Apache is the most popular web server software in the world. It runs 67% of the servers in the world, including the one that hosts this very site. Part of the reason why, is because it is open source and 100% free to use for anyone, just like WordPress.
It is a reliable, secure, fast & highly customizable tool, that you can extend and customize to create many different kinds of environments. An example of these extensions is PHP & databases like MySQL, which WordPress and other CMS need to be able to function.
What Is Web A Web Server?
But before we can understand what Apache is, we have to answer the question; what is a web server anyway?
Web Servers interact with web browsers (like Chrome, Firefox and Edge) to allow you remote access to data & functions. Accessing a web server from your own computer is kind of like making a call to customer service to ask for information or some help.
Your web browser is the phone, the internet is the line & the web server is the customer support rep on the other side.
First of all, he will listen to your questions (requests), and then he will give you tell give you the information you requested (at least hopefully.)

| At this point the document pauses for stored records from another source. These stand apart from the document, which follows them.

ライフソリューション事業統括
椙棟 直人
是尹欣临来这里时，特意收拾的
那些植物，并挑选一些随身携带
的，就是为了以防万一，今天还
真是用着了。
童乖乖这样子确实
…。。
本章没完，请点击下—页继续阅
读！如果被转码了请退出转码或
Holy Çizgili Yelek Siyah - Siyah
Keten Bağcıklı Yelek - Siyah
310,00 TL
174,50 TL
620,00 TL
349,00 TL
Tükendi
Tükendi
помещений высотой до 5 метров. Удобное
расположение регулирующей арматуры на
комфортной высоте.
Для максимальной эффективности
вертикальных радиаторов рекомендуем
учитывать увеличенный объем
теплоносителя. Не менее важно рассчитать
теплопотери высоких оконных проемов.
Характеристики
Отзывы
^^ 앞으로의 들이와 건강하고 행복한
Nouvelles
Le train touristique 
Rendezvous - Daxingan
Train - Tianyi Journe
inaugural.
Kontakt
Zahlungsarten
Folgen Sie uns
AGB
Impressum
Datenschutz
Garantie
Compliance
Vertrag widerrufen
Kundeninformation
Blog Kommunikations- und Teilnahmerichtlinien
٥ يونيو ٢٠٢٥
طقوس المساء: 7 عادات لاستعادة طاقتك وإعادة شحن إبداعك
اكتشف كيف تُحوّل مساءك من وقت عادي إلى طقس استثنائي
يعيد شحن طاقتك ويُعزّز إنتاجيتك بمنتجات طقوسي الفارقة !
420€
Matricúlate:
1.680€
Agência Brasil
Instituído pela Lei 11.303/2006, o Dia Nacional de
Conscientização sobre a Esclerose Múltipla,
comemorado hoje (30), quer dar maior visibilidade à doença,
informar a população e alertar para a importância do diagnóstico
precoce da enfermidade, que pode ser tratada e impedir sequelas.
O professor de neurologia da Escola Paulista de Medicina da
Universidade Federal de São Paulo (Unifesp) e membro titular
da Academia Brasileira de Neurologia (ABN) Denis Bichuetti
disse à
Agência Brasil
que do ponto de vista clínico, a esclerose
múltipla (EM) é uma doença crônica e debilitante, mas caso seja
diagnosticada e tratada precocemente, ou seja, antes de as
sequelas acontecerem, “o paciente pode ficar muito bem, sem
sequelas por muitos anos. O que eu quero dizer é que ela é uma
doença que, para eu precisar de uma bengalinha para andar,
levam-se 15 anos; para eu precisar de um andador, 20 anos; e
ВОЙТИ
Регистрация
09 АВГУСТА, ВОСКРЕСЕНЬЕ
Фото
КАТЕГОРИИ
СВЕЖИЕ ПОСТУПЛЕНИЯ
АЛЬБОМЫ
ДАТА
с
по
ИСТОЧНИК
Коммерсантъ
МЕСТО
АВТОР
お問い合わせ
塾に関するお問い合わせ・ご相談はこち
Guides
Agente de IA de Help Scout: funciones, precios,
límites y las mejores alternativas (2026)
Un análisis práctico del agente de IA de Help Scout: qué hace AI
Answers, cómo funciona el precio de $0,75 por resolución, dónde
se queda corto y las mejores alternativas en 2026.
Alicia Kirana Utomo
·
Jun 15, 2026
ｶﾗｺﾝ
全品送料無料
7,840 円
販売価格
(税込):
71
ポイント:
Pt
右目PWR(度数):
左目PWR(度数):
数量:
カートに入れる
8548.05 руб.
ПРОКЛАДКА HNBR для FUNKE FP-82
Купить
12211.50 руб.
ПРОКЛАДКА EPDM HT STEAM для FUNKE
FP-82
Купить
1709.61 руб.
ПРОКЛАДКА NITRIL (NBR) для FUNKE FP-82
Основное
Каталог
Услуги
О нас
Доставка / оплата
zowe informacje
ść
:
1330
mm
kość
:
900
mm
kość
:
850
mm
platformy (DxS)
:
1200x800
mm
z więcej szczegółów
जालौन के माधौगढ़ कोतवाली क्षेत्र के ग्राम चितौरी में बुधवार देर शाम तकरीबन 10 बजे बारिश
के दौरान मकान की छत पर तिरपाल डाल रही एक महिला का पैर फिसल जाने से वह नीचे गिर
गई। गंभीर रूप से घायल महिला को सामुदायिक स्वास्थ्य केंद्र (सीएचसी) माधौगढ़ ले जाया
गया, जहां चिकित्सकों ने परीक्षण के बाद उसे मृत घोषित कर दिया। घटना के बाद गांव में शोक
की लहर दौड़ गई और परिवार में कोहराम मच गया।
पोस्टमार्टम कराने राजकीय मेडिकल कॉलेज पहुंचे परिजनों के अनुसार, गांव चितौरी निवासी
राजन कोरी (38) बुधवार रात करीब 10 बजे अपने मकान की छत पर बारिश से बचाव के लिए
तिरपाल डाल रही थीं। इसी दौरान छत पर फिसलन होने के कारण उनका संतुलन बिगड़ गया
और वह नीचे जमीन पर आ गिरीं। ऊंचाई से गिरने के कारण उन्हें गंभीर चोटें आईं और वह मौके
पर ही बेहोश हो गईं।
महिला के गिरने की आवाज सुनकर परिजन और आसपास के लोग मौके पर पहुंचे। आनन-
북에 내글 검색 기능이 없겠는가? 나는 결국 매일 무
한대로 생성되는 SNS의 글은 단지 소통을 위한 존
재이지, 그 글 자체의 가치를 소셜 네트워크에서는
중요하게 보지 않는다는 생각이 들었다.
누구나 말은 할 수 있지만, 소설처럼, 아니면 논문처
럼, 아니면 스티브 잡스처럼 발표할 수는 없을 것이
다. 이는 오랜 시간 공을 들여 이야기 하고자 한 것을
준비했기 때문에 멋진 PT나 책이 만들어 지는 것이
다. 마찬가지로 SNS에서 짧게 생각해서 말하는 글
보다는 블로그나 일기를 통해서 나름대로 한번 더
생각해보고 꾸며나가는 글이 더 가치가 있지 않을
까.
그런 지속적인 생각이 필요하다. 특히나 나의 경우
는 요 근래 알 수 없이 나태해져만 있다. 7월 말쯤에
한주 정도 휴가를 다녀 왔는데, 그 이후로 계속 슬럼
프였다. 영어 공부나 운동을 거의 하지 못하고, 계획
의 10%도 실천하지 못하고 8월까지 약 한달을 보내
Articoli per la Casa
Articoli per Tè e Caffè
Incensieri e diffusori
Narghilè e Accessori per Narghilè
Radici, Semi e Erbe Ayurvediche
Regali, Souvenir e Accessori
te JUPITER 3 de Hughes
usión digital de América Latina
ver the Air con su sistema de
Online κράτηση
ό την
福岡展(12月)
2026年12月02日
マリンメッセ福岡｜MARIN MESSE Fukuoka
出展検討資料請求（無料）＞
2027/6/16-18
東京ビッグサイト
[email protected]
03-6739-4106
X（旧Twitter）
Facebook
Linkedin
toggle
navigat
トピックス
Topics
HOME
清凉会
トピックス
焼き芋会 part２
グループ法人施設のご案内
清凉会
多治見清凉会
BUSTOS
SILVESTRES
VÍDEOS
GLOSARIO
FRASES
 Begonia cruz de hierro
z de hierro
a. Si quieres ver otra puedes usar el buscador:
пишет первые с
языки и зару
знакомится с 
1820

The way the browser “makes the call” and the web server receives it is through something called the HTTP protocol. First, the browser sends a HTTP request to request access to certain files, then the web server checks the request, and if it clears, you can access the files in question.
The process looks something like this:
If this process of receiving requests and serving files is the only thing server can do it’s called a static web server.
Dynamic Web Servers
In the case of more complex files (like the PHP files in WordPress) it will also need to recruit the necessary modules to create the right environment for displaying the page in your web browser. WordPress doesn’t create hundreds and hundreds of files on your server, it uses a database to store info and then dynamically generates & serves pages later. (Much like a customer support rep might talk to technical staff for complicated issues.)
A set up that allows the running of more complex files (files that your browser can’t run as they are) is called a dynamic web server. WordPress & most content management software needs dynamic web servers to be able to run properly.
A dynamic web server will function more like this:
And that is the point of Apache, to create environments like this.
That way you don’t have to have an uncountable number of text/html files on your server. You can store most of the relevant data in quickly searchable databases. This also avoids waste, as you can re-use the most common elements on every single page. (Like with WordPress templates, that decide the look of every single generated static html file.)
So people all around the world use Apache to set up dynamic web servers like this. And because of it’s capabilities, they can run many kinds of cool software.
Apache isn’t the only alternative that can run software like WordPress on your server. There are many other alternatives, like nginx, but it is the most common by far.